This message was deleted.
# k3s
a
This message was deleted.
c
its almost impossible to troubleshoot issues off just a few cherry-picked log lines. If you can upload the entire k3s service log somewhere there might be something interesting in it, but the info you provided isn’t enough to work off of.
o
Hi there, I understand, I just thought if it's something that might ring a bell quickly. Attached log from +- 2h before and after the event
c
just looks to me like you ran out of memory
bunch of
ollama
containers getting OOM killed
o
hmm..i saw that but since the server still had quite a lot of resources left I couldn't imagine that it would get to this point. I did notice there was a pod that kept restarting and it is possible that deployer did not allocate enough resources and it kept restarting and eventually that triggered the oom?
c
the various “context cancelled” errors appear to be just from clients disconnecting when pods were killed or deleted
or perhaps there were clients connected that dropped when your internet went away
but either way I don’t see anything wrong with k3s here
o
I see. Is it valid that an under-resourced pod could cause a global oom?
c
yeah if the process exceeds the memory limit it will get oom killed
o
by global oom i mean it could eat memory beyond what was allocated to the pod?
I might be asking nonsense, just my logic is: • if one of the pods gets oom it will get killed by the kernel, the limit should be the pod allocated memory • that should not affect any other pods
Do you think the possible issue is that swap is not disabled on this server, so it seemed there's more memory then there actually was?
c
I’ve not generally seen that be a problem
o
I've seen some mentioned about it somewhere that's why i'm asking. Do you have any suggestions on how to prevent this from happening in the future?
c
I don’t see an unexpected crash or deletion of pods, just see that your workload tried to use more memory than requested and it was oom killed. You can address that by allocating additional resources, or tuning the workload configuration to reduce the memory it’s using. There isn’t really anything to be done in K3s itself.
o
Makes sense. What exactly are you referring to as "workload configuration"? As I cannot change how much resources a client allocates for themselves (apart from filtering them out in the bidding process)?
c
the resource requests/limits in the pod spec
o
yeah that's something I cannot influence except in the bidding process to reject deployments that are below a certain threshold. There is no mechanism within k3s that would kill a pod if it has surpassed its allocated resources?
c
that is part of Kubernetes…
what do you mean by “except in bidding process”. Are you not directly controlling the resources you’re allocating to your pods?
o
akash network works in the way that when customers want to deploy a pod on your machine they specify in their yaml how many resources they want, and then the provider (a pod on my node running an akash provider docker image) gives a price on that and bids, only if the machine has enough resources.
That's why I don't fully understand why this happened as k3s killed the pod, but it was then restarted many times (I cannot fully confirm that it was restarted because of OOM, I did not check that morning when I noticed that) but it seems that restarting it 50 times caused resources to sky-rocket.
Hey again.

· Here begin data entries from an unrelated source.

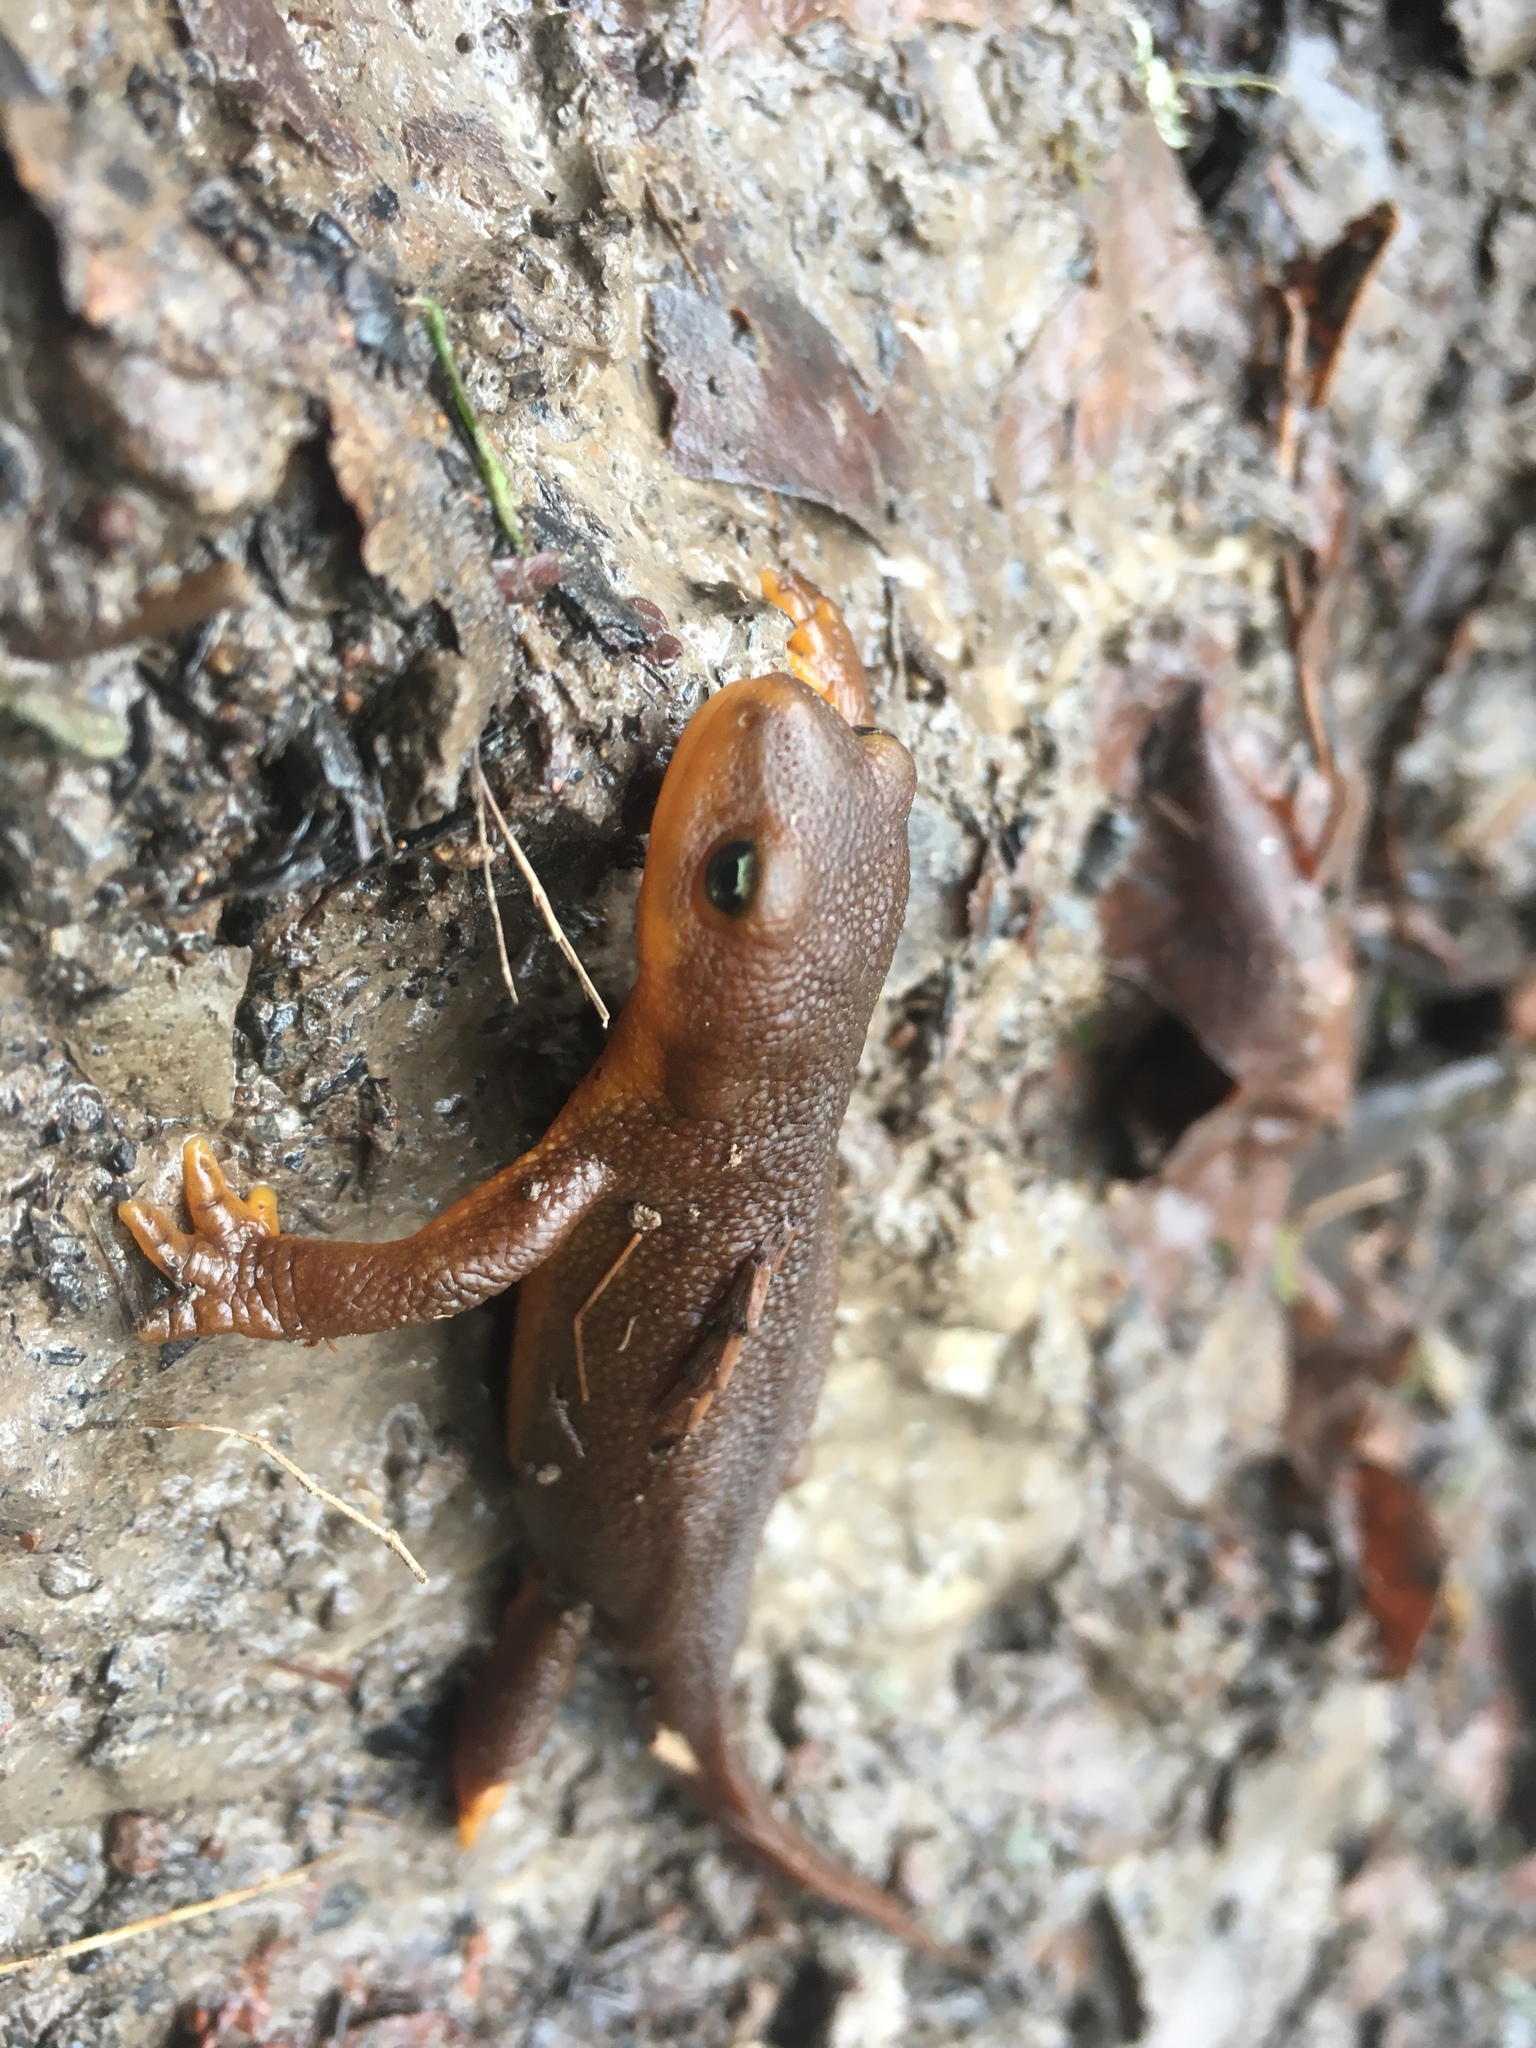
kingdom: Animalia
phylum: Chordata
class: Amphibia
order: Caudata
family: Salamandridae
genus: Taricha
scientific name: Taricha granulosa
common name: Roughskin newt
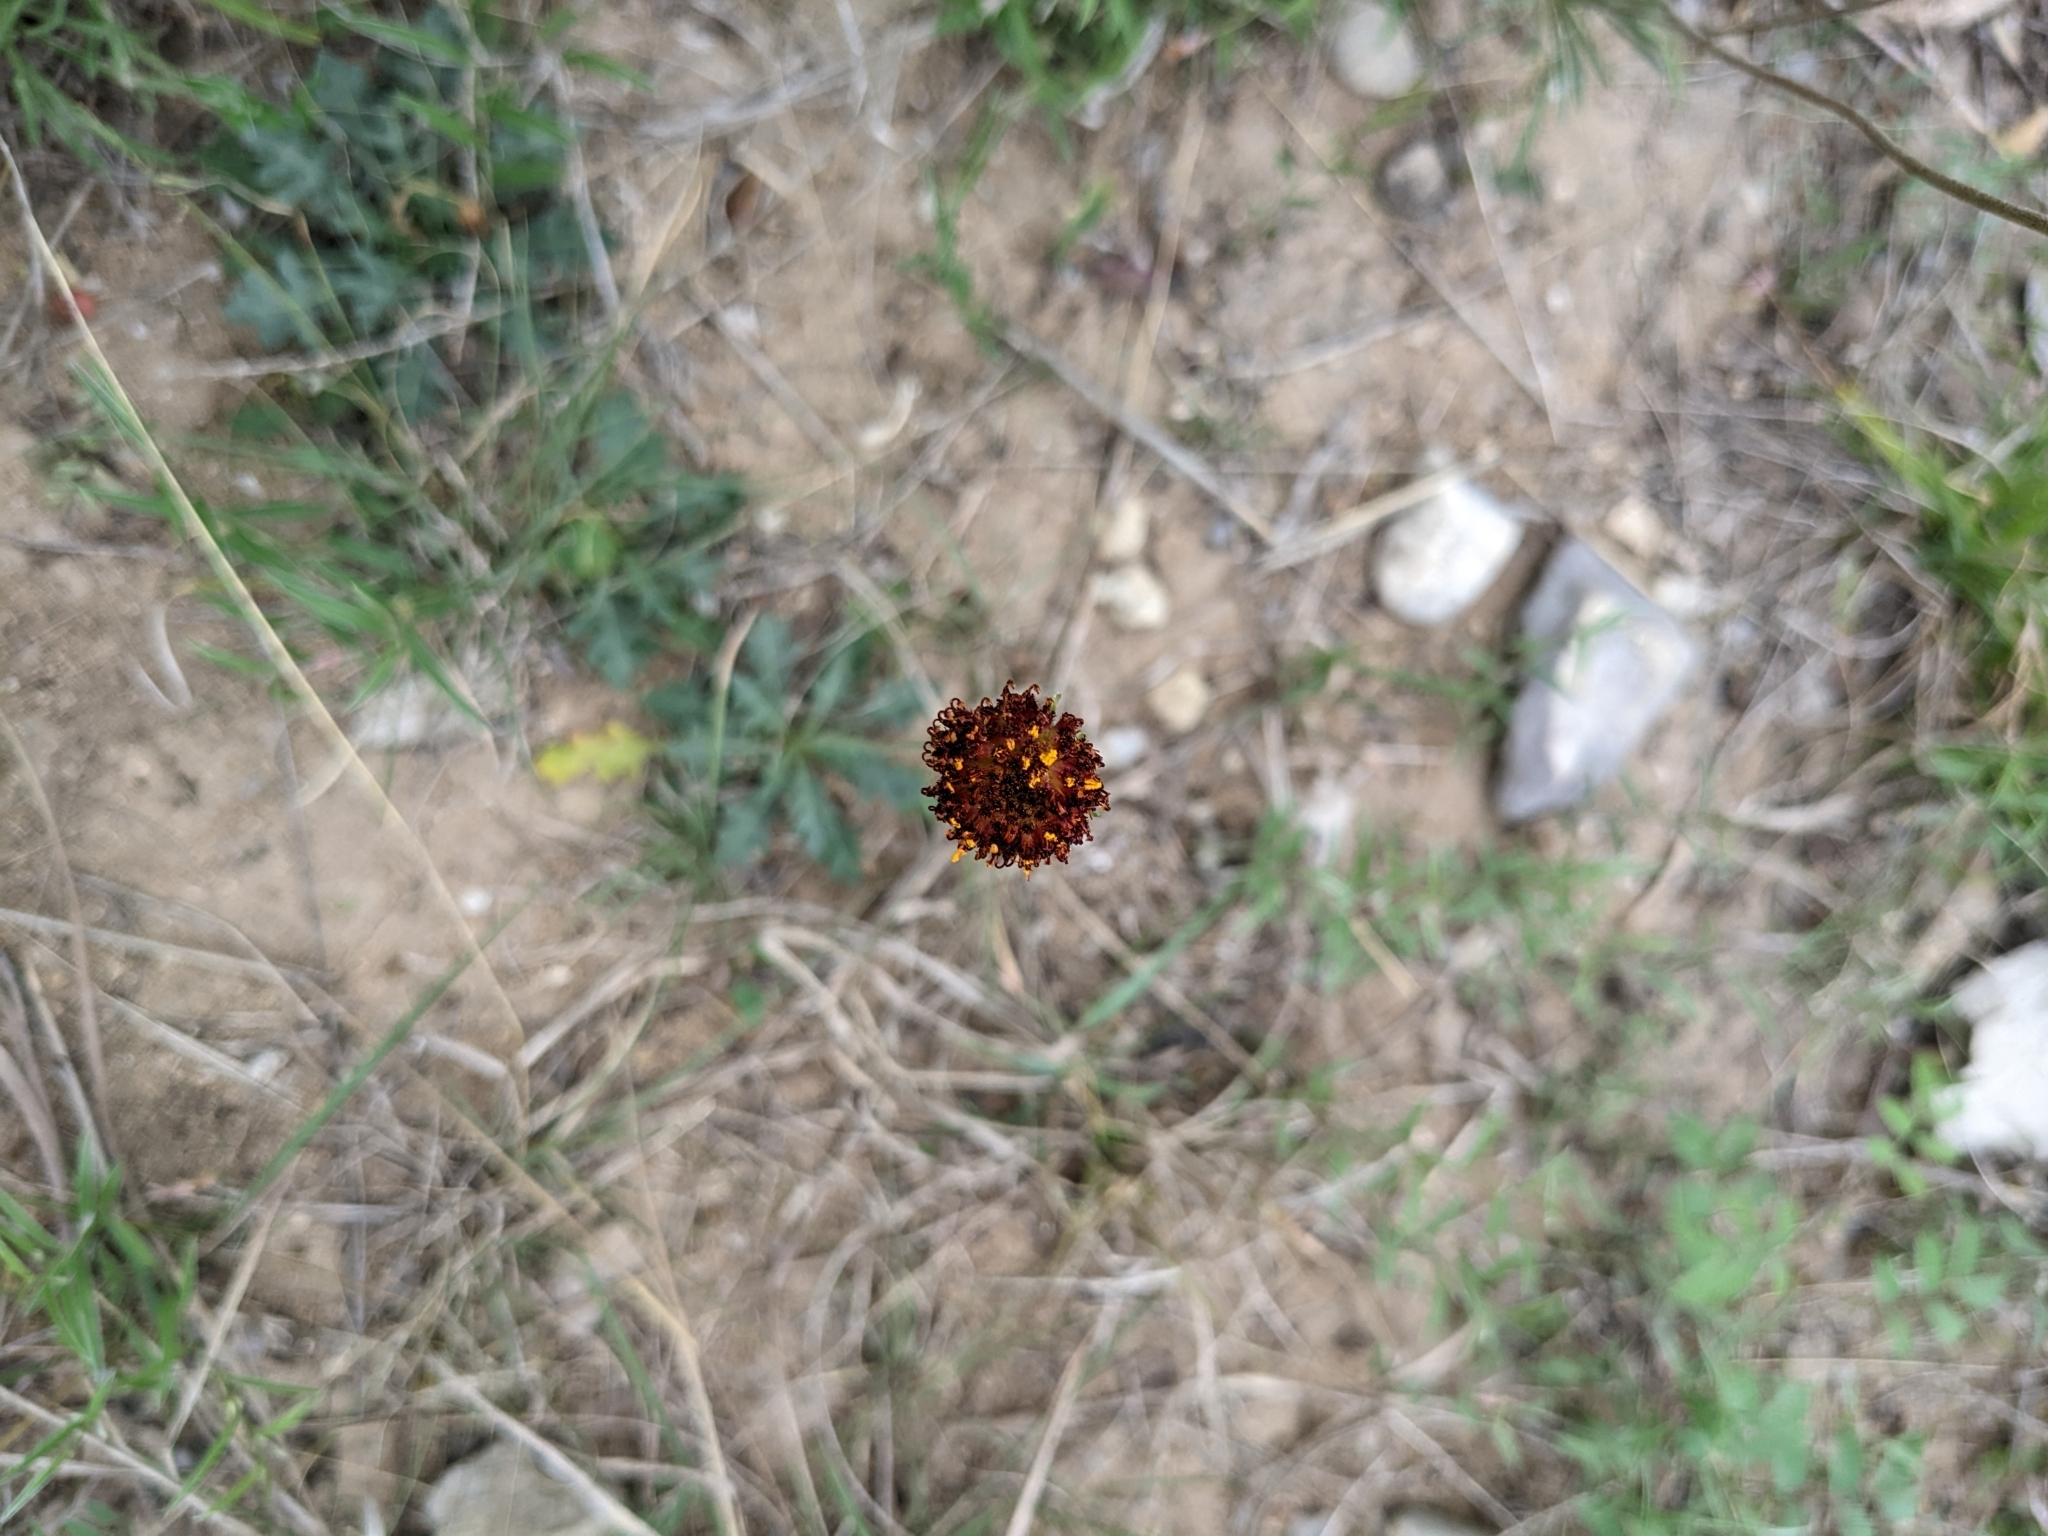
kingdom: Plantae
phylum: Tracheophyta
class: Magnoliopsida
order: Asterales
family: Asteraceae
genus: Gaillardia
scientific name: Gaillardia suavis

I think I now understand more or less what happened. The leased pods have QoS level Guaranteed (all memory limits are set). So everything else get's evicted before them. The offending pod triggered the system kernel's OOM killer instead of k3s evicting it as the default behaviour is Delete. My potential strategy: 1. setting alerts for OOM 2. set an eviction policy that evicts a pod if it is restarted too many times. Default is delete, is it possible to set it per namespace or per QoS level? Do you have any documentation at hand on how to handle the 2nd solution ?
Regardless if you answer or not, thank you for your help so far, it was very helpful.